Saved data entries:
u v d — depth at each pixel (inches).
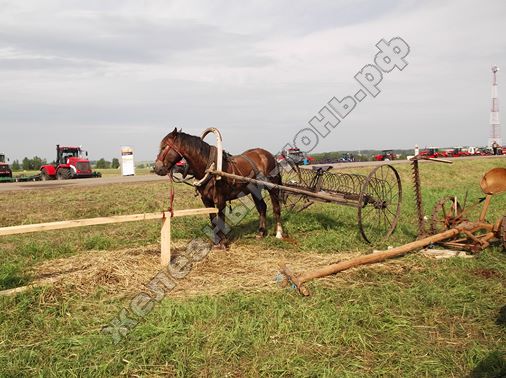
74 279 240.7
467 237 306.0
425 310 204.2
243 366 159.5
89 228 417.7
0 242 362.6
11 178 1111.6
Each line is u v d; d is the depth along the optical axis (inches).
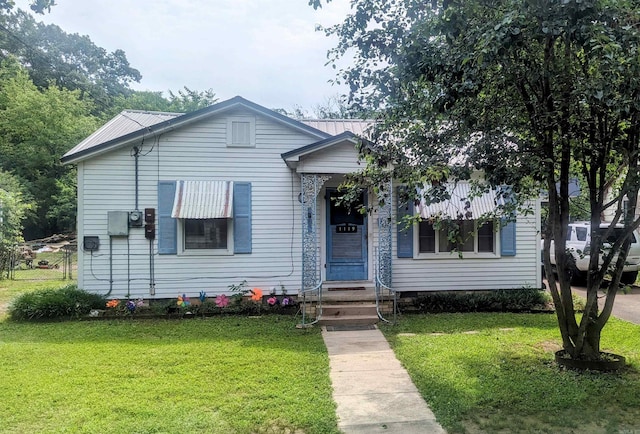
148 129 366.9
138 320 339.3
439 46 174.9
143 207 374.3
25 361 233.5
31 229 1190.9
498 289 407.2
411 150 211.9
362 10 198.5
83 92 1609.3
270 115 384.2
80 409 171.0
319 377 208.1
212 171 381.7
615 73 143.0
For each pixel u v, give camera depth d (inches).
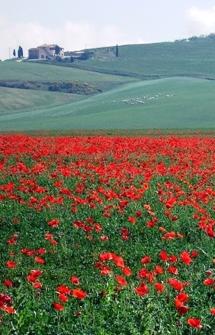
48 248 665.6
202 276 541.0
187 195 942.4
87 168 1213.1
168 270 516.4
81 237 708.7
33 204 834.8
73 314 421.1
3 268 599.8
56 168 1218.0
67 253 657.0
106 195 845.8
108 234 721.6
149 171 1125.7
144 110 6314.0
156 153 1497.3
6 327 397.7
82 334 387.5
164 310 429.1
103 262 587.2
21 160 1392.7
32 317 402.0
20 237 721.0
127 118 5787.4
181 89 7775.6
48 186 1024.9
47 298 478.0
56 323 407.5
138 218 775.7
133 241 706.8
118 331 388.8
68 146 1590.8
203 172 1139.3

#### Aim of the task:
Wherever the string "pixel" appears in a line above, copy that line.

#### Task response:
u v d — depth at each pixel (inches).
For each pixel u v, give camera depth d (inches).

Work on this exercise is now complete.